Der Cardinal nahm eine Feder vom Tisch und schrieb mit einer ungeheuren, unleserlichen Schrift einen Schein, dessen Orthographie der Haushälterin eines Meßners in unsern Tagen Angst machen würde.

»Ist es so?« fragte er, indem er ihn Balsamo bot.

»Vollkommen,« versetzte der Graf und steckte den Schein in seine Tasche, ohne nur einen Blick darauf zu werfen.

»Sie lesen ihn nicht, mein Herr?«

»Ich hatte das Wort Eurer Eminenz und das Wort der Rohan ist mehr werth, als ein Pfand.«

»Herr Graf von Fönix,« sprach der Cardinal mit einer von Seiten eines Mannes von diesem Range sehr bezeichnenden Halbverbeugung, »Sie sind äußerst galant, und wenn ich nicht machen kann, daß Sie mein Verpflichteter werden, so erlauben, Sie, daß ich mich glücklich schätze, der Ihrige zu bleiben.«

Balsamo verbeugte sich ebenfalls und zog eine Glocke, bei deren Geräusch Fritz erschien.

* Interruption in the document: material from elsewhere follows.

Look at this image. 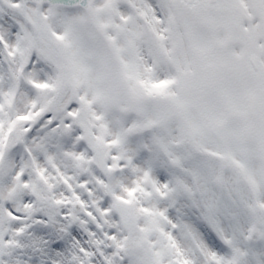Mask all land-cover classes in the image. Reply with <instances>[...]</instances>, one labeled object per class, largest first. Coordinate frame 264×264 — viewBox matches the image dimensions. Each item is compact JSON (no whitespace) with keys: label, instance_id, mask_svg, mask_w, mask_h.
<instances>
[{"label":"snow or ice","instance_id":"1","mask_svg":"<svg viewBox=\"0 0 264 264\" xmlns=\"http://www.w3.org/2000/svg\"><path fill=\"white\" fill-rule=\"evenodd\" d=\"M0 264H264V0H0Z\"/></svg>","mask_w":264,"mask_h":264}]
</instances>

Der Graf sagte ein paar Worte deutsch zu ihm.

Fritz bückte sich und hob wie ein Kind, das acht Orangen wegtragen würde, die acht Goldstangen in ihrer Wergumhüllung auf.

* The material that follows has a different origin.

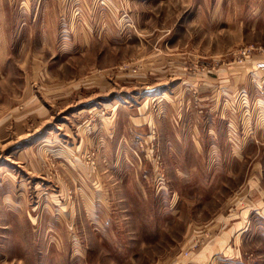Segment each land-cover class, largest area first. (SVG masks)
I'll list each match as a JSON object with an SVG mask.
<instances>
[{"label": "rangeland", "instance_id": "obj_1", "mask_svg": "<svg viewBox=\"0 0 264 264\" xmlns=\"http://www.w3.org/2000/svg\"><path fill=\"white\" fill-rule=\"evenodd\" d=\"M0 264H264V0H0Z\"/></svg>", "mask_w": 264, "mask_h": 264}]
</instances>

»Aber das ist ja ein Hercules?« rief der Cardinal.

»Er ist ziemlich stark, ja, Monseigneur,« erwiederte Balsamo; »doch um die Wahrheit zu sagen, seitdem er in meinem Dienste ist, lasse ich ihn jeden Morgen drei Tropfen von einem Elixir trinken, das mein gelehrter Freund der Doctor Althotas bereitet; er fängt auch an, Nutzen daraus zu ziehen; in einem Jahr wird er die hundert Mark mit einer Hand tragen.«

»Wunderbar! unbegreiflich!« murmelte der Cardinal. »Oh! ich werde dem Verlangen, von Allem dem zu sprechen, nicht widerstehen können.«

»Thun Sie das, Monseigneur, thun Sie das,« versetzte Balsamo lachend; »doch vergessen Sie nicht, daß Sie, wenn Sie von Allem dem sprechen, zugleich die Verbindlichkeit übernehmen, die Flamme meines Scheiterhaufens auszulöschen, sollte das Parlament zufällig Lust bekommen, mich auf der Grève rösten zu lassen.«

Und nachdem er seinen erhabenen Gast bis unter den Thorweg geleitet hatte, nahm er mit einer ehrfurchtsvollen Verbeugung von ihm Abschied.

»Doch Ihr Bedienter, ich sehe ihn nicht?« sagte der Cardinal.

»Er hat das Gold in Ihren Wagen getragen, Monseigneur.«

»Er weiß also, wo er ist?«

»Unter dem vierten Baume rechts, wenn man sich um das Boulevard wendet, das habe ich ihm auf Deutsch gesagt, Monseigneur.«

Der Cardinal hob die Hände zum Himmel empor und verschwand im Schatten.

Balsamo wartete, bis Fritz zurückgekehrt war, und stieg dann, alle Thüren verschließend, wieder in seine Wohnung hinauf.